Лара пыталась пошутить, но за столом все равно висело тяжкое молчание. Лишь горестно вздохнула Анна Григорьевна, да покачал головою Александр Наумович.
А потом со звоном отложил вилку Джейкоб.
– Вот что, господа. Анна Григорьевна, от всей души прошу меня простить, но я и впрямь совсем не знал госпожу Щукину. И вы простите меня, Богдана Александровна, однако балу все же быть. В тот самый день, на который он назначался прежде. Однако я понимаю вашу скорбь, Дана, и не удивлюсь, ежели вы откажетесь меня сопровождать во время танцев.
Сказав так, Джейкоб сковано поклонился невесте – а после заглянул Ларе в глаза, будто бы ища ее одобрения. Она слабо ему улыбнулась.
– Что ж, я вас услышала, милый Жако. – Дана подчеркнуто аккуратно положила столовые приборы на тарелку и встала. – Наслаждайтесь вечером, господа. Не стану вам его портить.
Пока она не вышла, звонко стуча каблучками, тишины в столовой так никто и не нарушил.

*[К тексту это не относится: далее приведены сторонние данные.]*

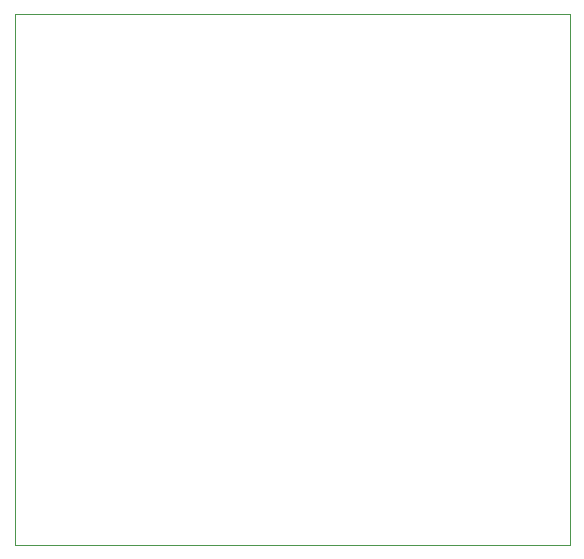
<source format=gm1>
%TF.GenerationSoftware,KiCad,Pcbnew,7.0.6*%
%TF.CreationDate,2024-01-21T00:28:06+01:00*%
%TF.ProjectId,ir_remote_control,69725f72-656d-46f7-9465-5f636f6e7472,rev?*%
%TF.SameCoordinates,PX3938700PY55d4a80*%
%TF.FileFunction,Profile,NP*%
%FSLAX46Y46*%
G04 Gerber Fmt 4.6, Leading zero omitted, Abs format (unit mm)*
G04 Created by KiCad (PCBNEW 7.0.6) date 2024-01-21 00:28:06*
%MOMM*%
%LPD*%
G01*
G04 APERTURE LIST*
%TA.AperFunction,Profile*%
%ADD10C,0.100000*%
%TD*%
G04 APERTURE END LIST*
D10*
X0Y0D02*
X0Y45000000D01*
X0Y45000000D02*
X47000000Y45000000D01*
X0Y0D02*
X47000000Y0D01*
X47000000Y45000000D02*
X47000000Y0D01*
M02*

</source>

Было ли Ларе совестно, что она все же добилась своего? Пожалуй, что нет. В конце концов, окончательное решение было за Джейкобом. Да, Лара, зная его тайны и слабости, надавила на нужные точки… и все же решение принимал он. На этом и успокоилась.
* * *
Впрочем, нет, Ларе лишь казалось, что она спокойна. После ужина, покуда Анна Григорьевна помогала прислуге убирать в опустевшей столовой, Лара, напряженная как струна, теребила цепочку с медальоном так сильно, словно хотела сорвать ее с шеи.
«Что же я делаю? – раз за разом спрашивала она себя.
И сама не понимала – зачем унизила Дану? Зачем снова раздавала авансы чужому жениху?
«Пропади он пропадом этот бал! И это треклятое платье, принадлежавшее Щукиной!» – решила Лара под конец.
Решила в тот самый миг, когда обе створки двери в столовую распахнулись разом – да с таким грохотом, будто где-то выстрелили из ружья. Чего уж Лара точно не ожидала – вернулась Дана Ордынцева.
Красивая, статная, грациозная даже в капоте поверх ночной рубашки. Она волочила за собою по полу что-то розовое и пышное. Чуть вздернув подбородок, Дана молча взирала на Лару некоторое время.
Более всего Лару поразило, как изменилось лицо Даночки – всегда вежливо-безразличное, нынче его искажала гримаса такой злобы, что Лара, справедливо догадалась, по чью душу она явилась.
– Простите, Даночка, ей-богу простите, мне жаль, что так вышло!.. – испуганно залепетала Лара и попятилась от стремительно приближающейся подруги.
Но ее это все равно не спасло.
Дана, разъяренная как медведица, с порога бросилась на нее и, размахнувшись, залепила такую пощечину, что у Лары зазвенело в ушах.
– Дрянь! – услышала она о себе сквозь этот звон.
И много еще другого услышала. После некоторых из тех слов даже Федька, бывало, суетливо крестил свой рот – а благовоспитанная аристократка Даночка распалялась как будто больше и больше.